Suppose I have a jpg image file 1.jpg.
I make a copy of it named 1copy.jpg.
(now i have 2 copies of the same image)
Then several changes are made independently to EXIF attributes of the two images so now both have different values, and possibly different EXIF directory structure.
Now, my goal is to copy all the EXIF metadata of 1.jpg to 1copy.jpg so that afterwards the two files are identical (ignoring modification dates). How can this be done in Java, without copying the file again and without rewriting all the sections of 1copy.jpg?
Invoking ExifTool for example won't do the trick as it will rewrite the whole file.
Some Java libraries I looked at, copy the content of metadata attributes but the overall EXIF directory structure of the files may be different and the files would end up containing the same metadata attributes and values, but will not be equivalent byte-for-byte.

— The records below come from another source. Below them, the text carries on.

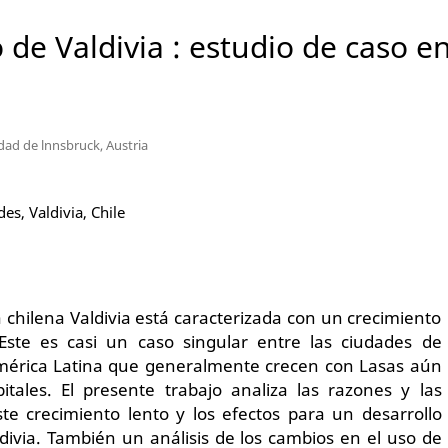
 de Valdivia : estudio de caso e
dad de lnnsbruck, Austria
es, Valdivia, Chile
 chilena Valdivia está caracterizada con un crecimiento
Este es casi un caso singular entre las ciudades de
érica Latina que generalmente crecen con Lasas aún
itales. El presente trabajo analiza las razones y las
te crecimiento lento y los efectos para un desarrollo
divia. También un análisis de los cambios en el uso de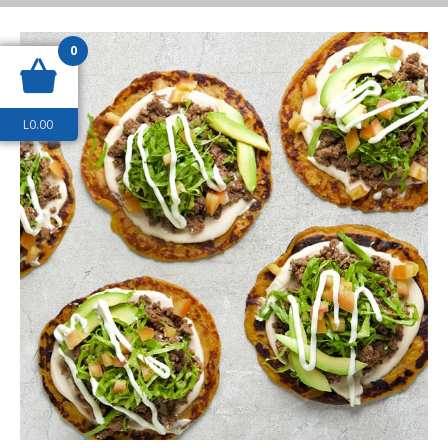
0
L
0.00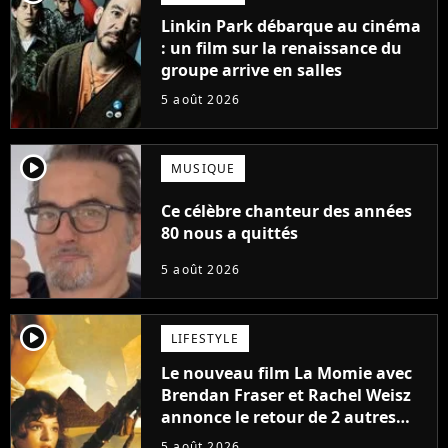
Linkin Park débarque au cinéma
: un film sur la renaissance du
groupe arrive en salles
5 août 2026
player2
MUSIQUE
Ce célèbre chanteur des années
80 nous a quittés
5 août 2026
player2
LIFESTYLE
Le nouveau film La Momie avec
Brendan Fraser et Rachel Weisz
annonce le retour de 2 autres
personnages emblématiques de
5 août 2026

So the way I was thinking of doing this is to open file 1.jpg in binary mode, find the EXIF section (starts with FF1E) in both files. Copy byte for byte the whole EXIF section (and only that section) from the source to the destination file - i.e. replace the EXIF section in place, without rewriting any other section of the file.
If this approach is fine, is there any library that allows doing that?
Second question: I also want to do that to mp4 files. Can the same strategy be used?
Third question: just curious... When you make a change to an EXIF property in windows Explorer (e.g. Title) does Windows rewrite the whole file or does it just update the entry in the EXIF directory section of the file?